The lieutenant motioned the prisoners toward our ship. The two boys grinned with childish expectation and ran over.
“Do they get blindfolded or something?” Gary asked.
“Naw,” said the lieutenant. “They’re just kids.”
One of the boys sat in the web seat and the other sat on the floor with his legs dangling out—like the grunts did—and Gary and I strapped back in.

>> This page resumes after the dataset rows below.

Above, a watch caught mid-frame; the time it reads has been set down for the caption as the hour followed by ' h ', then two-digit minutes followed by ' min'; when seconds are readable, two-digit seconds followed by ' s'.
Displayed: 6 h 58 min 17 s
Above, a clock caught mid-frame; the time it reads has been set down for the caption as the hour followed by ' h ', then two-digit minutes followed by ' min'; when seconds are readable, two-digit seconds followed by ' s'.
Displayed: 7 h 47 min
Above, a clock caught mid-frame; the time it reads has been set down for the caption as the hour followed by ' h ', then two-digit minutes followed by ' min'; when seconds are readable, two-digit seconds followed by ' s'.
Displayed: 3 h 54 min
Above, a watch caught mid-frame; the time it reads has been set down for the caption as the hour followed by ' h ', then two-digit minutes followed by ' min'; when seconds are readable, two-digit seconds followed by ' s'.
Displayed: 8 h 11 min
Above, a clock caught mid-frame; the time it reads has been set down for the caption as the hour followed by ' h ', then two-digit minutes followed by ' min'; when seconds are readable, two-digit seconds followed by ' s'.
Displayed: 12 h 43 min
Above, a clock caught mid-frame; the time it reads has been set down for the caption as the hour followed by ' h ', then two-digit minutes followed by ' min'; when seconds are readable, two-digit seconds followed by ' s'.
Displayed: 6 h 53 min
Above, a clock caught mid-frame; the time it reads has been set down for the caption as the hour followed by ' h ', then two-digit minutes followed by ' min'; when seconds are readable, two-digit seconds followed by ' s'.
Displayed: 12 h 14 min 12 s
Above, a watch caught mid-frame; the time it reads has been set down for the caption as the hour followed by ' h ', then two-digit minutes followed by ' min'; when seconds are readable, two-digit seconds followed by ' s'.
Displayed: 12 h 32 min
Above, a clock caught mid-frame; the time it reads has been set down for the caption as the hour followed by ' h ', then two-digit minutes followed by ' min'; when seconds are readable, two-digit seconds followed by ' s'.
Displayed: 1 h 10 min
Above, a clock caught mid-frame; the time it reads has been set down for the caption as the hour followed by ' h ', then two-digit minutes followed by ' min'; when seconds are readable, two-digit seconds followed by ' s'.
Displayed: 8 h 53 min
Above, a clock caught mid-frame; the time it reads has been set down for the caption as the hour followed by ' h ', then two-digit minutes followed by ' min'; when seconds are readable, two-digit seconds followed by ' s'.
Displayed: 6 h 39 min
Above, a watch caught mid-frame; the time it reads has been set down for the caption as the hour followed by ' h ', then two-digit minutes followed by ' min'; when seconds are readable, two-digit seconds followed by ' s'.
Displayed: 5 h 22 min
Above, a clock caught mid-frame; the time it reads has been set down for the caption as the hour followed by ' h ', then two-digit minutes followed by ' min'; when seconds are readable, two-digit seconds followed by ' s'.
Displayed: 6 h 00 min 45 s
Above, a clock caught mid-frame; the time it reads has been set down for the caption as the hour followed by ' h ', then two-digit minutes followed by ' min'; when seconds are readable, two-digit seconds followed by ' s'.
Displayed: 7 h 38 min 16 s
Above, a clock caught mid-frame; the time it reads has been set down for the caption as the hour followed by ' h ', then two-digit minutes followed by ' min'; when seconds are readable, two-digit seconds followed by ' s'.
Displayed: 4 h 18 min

Coming back into the Golf Course, we went out of the pattern and circled around the division to reenter traffic on the downwind leg. The boys were all eyes. The one on the floor punched the other and pointed at something. They both laughed.
Gary told the tower we were going to the pen, and they cleared us to fly down row three and beyond. We crossed the northern perimeter, the troopers’ garrison, the tube emplacements, the antimortar radar installation, the sky-crane pad, and the long rows of Hueys. Beyond the heliport we flew over the tent cities to a field.
Two clerks on guard duty came over to corral the prisoners. The boys jumped off smiling and went where they were pointed. Five or six prisoners crab-walked around under the three-foot-high barbed-wire ceiling of the cage. One of them waved to the boys. They called a greeting. It did not look like a good place to spend time, but as we were told, no one stayed there very long anyway.
“After we question them, we either send them back home or turn them over to the ARVNs. These two little fucks will probably be sent back home,” said the sergeant in charge.
Back in the air, I had the feeling that we had just been tricked. They had just done an aerial survey of the entire First Cav compound, and they didn’t even have an airplane.
———
The perimeter of tangled concertina, land mines, antiper sonnel mines, trip wires, and observation towers was constantly infiltrated by the haphazard return of nature; that is, weeds. With the mines in place, no one could go out to trim the weeds. Weeds were not only messy; they could conceal the approach of the enemy. The solution was to have men spray defoliant chemicals out the doors of a hovering Huey. There was no way to get out of the minefield if the engine failed. To someone as nervous around explosives as myself, the chance that just the air pressure under our hovering ship might trigger a mine seemed possible. And what about the sticks and stuff that blew around in our rotor wash? The imagined dangers were endless. I never thought for one moment about the defoliant itself.
For two or three days, Resler and I drew the job. As with most noncombat chores with the Huey, it became a game.
“Whatever you do, don’t catch the concertina with the skids,” said Resler.
“What do you think? I bought my license at Sears?”
We flew slowly along the rows of concertina just missing the short iron posts that anchored it. A man used a long nozzle to spray a mist of chemicals that swirled into the wire and around the ship. At the end of a three-hundred-yard pass, we rose slightly, turned, and went back, paralleling the same route ten feet farther over. One of the men in the back of the chopper waved to the man in the observation tower. He waved back, and with his finger traced a circular path beside his head for good measure. Guard duty is shit, but at least I’m not stupid.
For three hours Gary and I painstakingly covered every square inch of our assigned section of the perimeter with weed killer. The stuff swirled into the cockpit, but was odorless and tasteless. The men of the spray crew were protected only by buttoned-up collars and pulled-down baseball caps in their never-ending job.